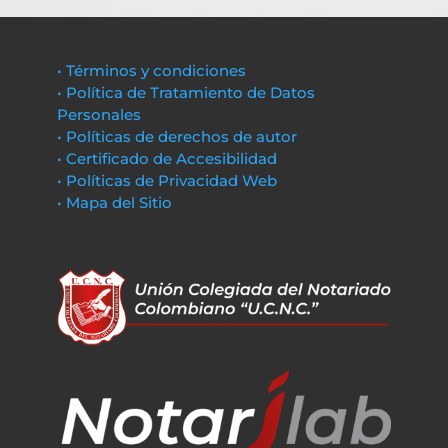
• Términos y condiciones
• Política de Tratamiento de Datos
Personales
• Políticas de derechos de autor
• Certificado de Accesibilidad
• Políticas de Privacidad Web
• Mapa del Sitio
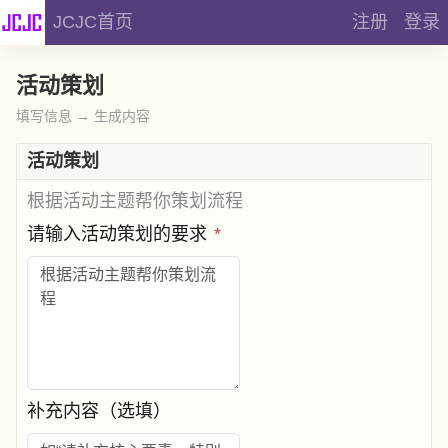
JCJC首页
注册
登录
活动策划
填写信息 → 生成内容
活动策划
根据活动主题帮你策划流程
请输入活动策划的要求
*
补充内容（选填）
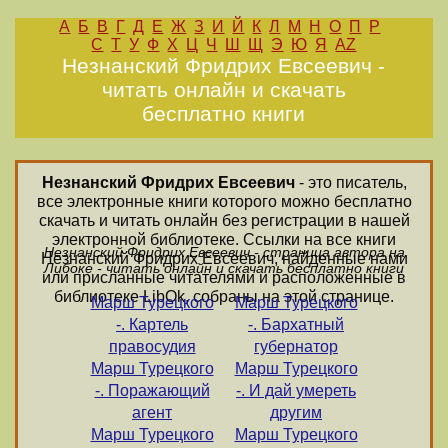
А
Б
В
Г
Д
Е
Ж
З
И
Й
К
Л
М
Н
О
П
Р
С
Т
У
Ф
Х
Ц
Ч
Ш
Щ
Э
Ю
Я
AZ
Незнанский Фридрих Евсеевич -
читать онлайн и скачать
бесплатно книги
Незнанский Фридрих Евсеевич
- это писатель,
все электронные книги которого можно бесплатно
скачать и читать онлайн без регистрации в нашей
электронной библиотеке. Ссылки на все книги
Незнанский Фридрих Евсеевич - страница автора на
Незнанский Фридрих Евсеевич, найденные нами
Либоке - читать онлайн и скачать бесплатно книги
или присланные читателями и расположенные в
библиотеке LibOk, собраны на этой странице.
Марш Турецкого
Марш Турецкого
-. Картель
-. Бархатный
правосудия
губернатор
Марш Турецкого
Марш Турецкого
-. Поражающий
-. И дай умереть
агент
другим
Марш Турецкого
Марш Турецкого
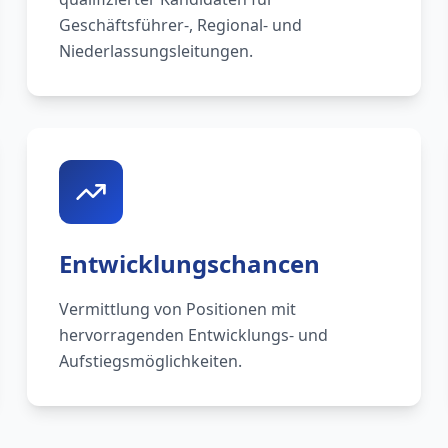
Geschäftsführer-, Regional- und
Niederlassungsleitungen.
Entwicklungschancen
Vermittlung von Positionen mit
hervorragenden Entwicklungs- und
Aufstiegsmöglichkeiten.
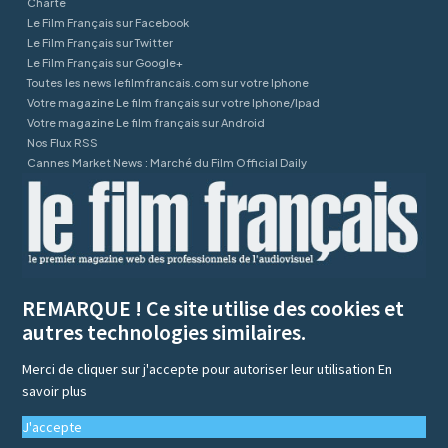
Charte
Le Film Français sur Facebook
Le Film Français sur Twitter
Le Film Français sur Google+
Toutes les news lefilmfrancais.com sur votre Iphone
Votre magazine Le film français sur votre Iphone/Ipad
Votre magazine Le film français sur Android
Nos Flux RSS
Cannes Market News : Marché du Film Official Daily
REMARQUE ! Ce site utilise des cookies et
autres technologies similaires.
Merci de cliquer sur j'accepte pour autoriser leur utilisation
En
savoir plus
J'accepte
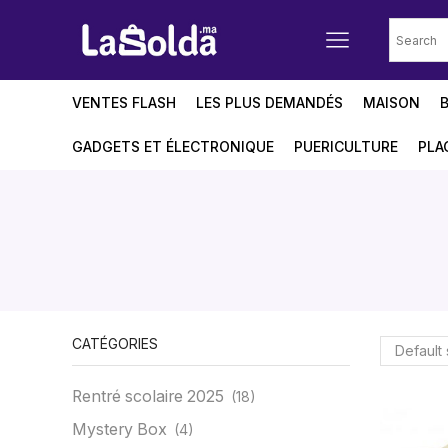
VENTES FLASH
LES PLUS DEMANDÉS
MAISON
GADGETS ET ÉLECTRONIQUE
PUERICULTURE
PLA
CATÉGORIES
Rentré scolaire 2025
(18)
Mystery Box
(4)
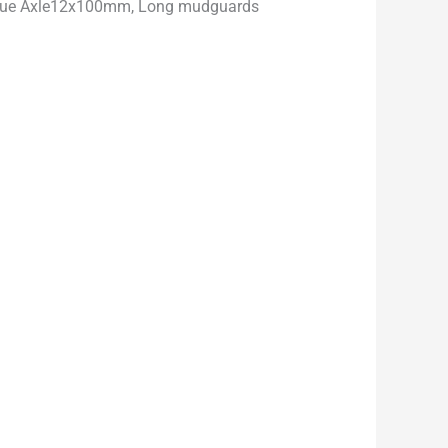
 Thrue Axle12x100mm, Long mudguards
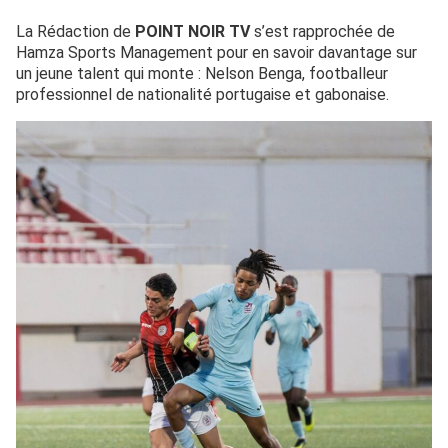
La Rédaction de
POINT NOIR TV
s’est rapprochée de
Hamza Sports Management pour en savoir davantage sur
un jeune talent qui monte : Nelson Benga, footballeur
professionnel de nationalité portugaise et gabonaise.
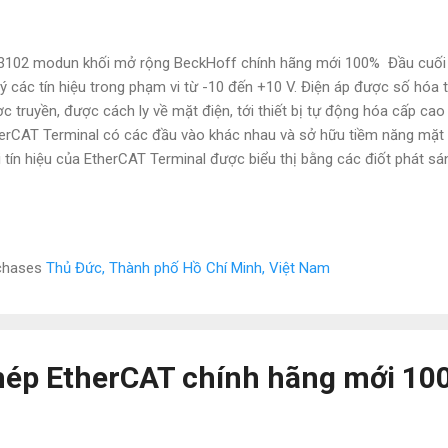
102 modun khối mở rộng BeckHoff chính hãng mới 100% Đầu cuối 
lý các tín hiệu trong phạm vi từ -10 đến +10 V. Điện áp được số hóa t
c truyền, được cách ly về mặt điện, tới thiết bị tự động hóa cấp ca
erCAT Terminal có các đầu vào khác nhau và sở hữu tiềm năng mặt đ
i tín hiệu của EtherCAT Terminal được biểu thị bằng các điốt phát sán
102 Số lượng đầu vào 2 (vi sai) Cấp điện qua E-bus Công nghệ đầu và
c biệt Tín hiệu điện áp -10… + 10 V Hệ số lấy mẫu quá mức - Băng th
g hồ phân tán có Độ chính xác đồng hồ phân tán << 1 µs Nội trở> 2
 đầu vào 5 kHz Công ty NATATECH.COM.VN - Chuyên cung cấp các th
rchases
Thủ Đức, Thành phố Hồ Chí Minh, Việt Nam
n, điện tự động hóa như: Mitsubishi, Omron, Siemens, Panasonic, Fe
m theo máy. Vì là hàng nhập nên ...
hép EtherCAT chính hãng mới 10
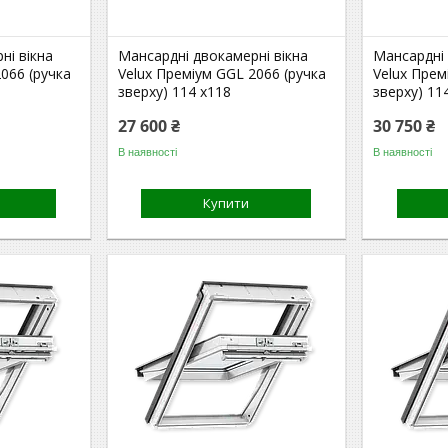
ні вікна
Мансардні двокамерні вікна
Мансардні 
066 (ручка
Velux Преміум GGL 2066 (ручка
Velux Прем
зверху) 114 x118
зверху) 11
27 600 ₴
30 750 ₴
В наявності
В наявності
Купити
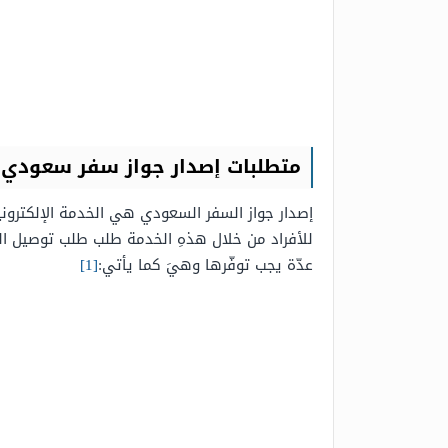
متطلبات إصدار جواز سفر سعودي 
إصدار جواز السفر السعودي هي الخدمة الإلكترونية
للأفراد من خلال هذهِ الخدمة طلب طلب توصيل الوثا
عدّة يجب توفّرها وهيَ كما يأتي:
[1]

Treść zadania: Wskaż w rekordach wszystkie wiersze zawierające słowo „читать” i przepisz każdy z nich. Wielkość liter ma znaczenie.

Rozwiązanie zadania:
читать онлайн и скачать
скачать и читать онлайн без регистрации в нашей
Либоке - читать онлайн и скачать бесплатно книги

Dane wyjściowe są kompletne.